Hi Mike,
Though I can't answer all your questions, I can start with the basic
ones, given my short experience on building an LLVM compiler from
scratch.
> 1. How hard will it be to navigate the LLVM/clang codebase having very
> little compiler domain knowledge?
I knew very little about compilers when I started and after a month or
so hacking LLVM I knew more about compilers than I would by reading a
book on it. LLVM is very understanding and caring, it has asserts all
over the place and an extensive documentation (tutorials, examples,
doxygen). I felt it was very easy to work with LLVM even when I knew
nothing about compilers or LLVM itself.
> 2. What stages of the compilation are worth parallelizing(at least for a
> first step)?
I'm not an expert, but I think most compilers use "off-line"
parallelization (each step can run separately and independently), like
compiling all C files, then linking them. You can't link without
compiling all sources, you can't compile without parsing the whole
file, you can't parse without pre-processor passes on everything. So,
it's very unlikely that you'll be able to parallelize for real, and be
really different than running "make -j4" with compilation and linking
separately.
Some compilers (like MS, AFAIK) have a "database" of symbols, so it
can incrementally compile and link without doing the whole run. But
that's a big thing. Also, MS controls the development environment
(Visual Studio), so they can do whatever they want. With open source
compilers, it's very hard to force any build system in particular.
You could try to create a system to hold all external symbols (a big,
indexed, object file) that can be partially updated (instead of
re-created) every time a file is compiled. That would avoid long
lasting linkage and would be simple to accommodate to most legacy
build systems.
> 3. Will it be feasible to implement a basic distcc implementation in 1-2
> months? There should be 4 or so people working on the project, but none of
> us have significant compiler domain knowledge. If not, is there a subset of
> the problem that's worth working on?
If no one has compiler expertise, I'd expect them to learn the basics
in around a month. That wouldn't leave much time for the rest of the
project... More people won't increase the speed of learning for each
one... You better get one subset.
> 4. Are there any examples of code(preferably in real-world projects) which
> would lend themselves to parallel compilation which come to mind? At the
end
> of the project, we'll need to document the performance of our work, so
I'd
> like to be thinking about how we'd create (good) presentable results
along
> the way.
I would compare your results with the same non-parallel LLVM running
multiple times with "make -j", otherwise, there is no point in
comparing...
> 5. Where should I start? :). Obviously this is a pretty large undertaking,
> but is there any documentation that I should look at? Any particular source
> files that would be relevant?
No idea. llvm/lib/Linker maybe?
cheers,
--renato

_ _ _ _ _

WORK ORDER: From the mailing-list reply on parallelizing LLVM compilation, write out word for word the stretch from "Some compilers (like" through "worth working on?".

People or hands pictured with joints:

_ _ _ _ _

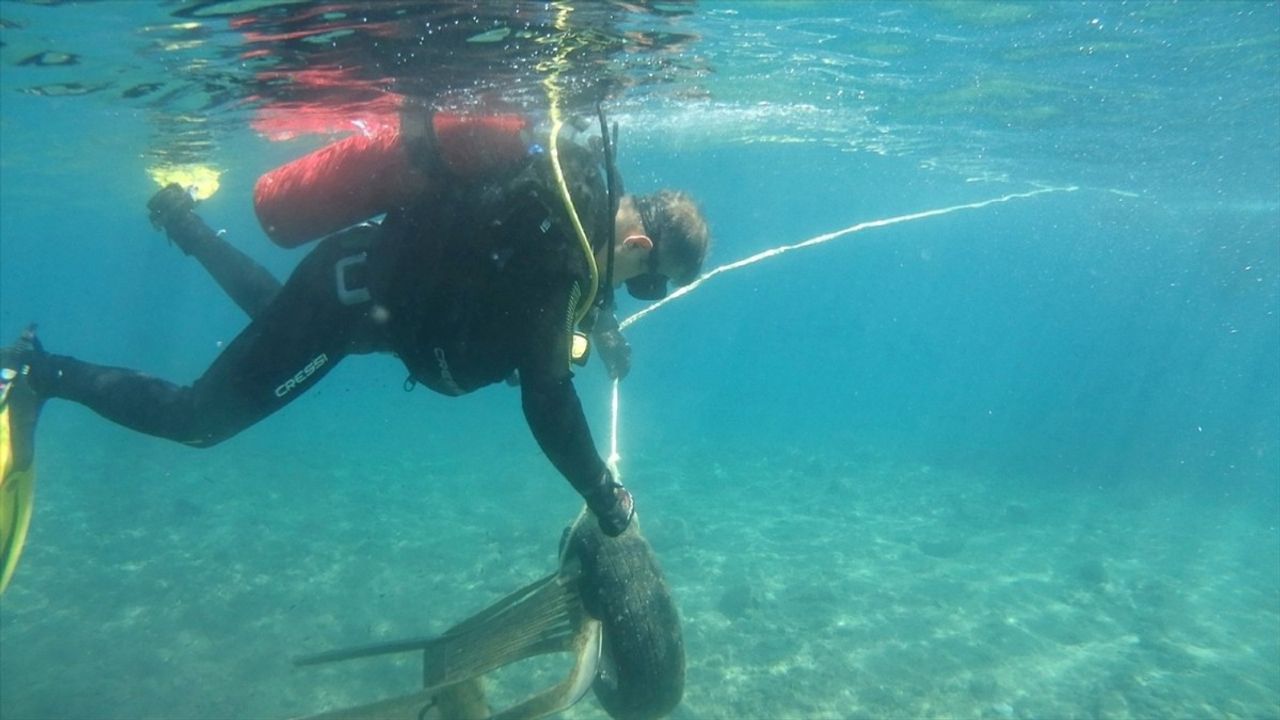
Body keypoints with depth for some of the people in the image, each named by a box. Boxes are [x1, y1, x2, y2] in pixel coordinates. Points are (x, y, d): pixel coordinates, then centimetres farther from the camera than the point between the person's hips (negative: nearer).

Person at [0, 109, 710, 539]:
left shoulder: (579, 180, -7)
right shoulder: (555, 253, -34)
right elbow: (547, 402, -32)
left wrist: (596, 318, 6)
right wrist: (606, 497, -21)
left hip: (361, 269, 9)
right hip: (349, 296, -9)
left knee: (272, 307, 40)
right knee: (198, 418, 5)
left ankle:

_ _ _ _ _

ANSWER FOR THE TASK:
Some compilers (like MS, AFAIK) have a "database" of symbols, so it
can incrementally compile and link without doing the whole run. But
that's a big thing. Also, MS controls the development environment
(Visual Studio), so they can do whatever they want. With open source
compilers, it's very hard to force any build system in particular.
You could try to create a system to hold all external symbols (a big,
indexed, object file) that can be partially updated (instead of
re-created) every time a file is compiled. That would avoid long
lasting linkage and would be simple to accommodate to most legacy
build systems.
> 3. Will it be feasible to implement a basic distcc implementation in 1-2
> months? There should be 4 or so people working on the project, but none of
> us have significant compiler domain knowledge. If not, is there a subset of
> the problem that's worth working on?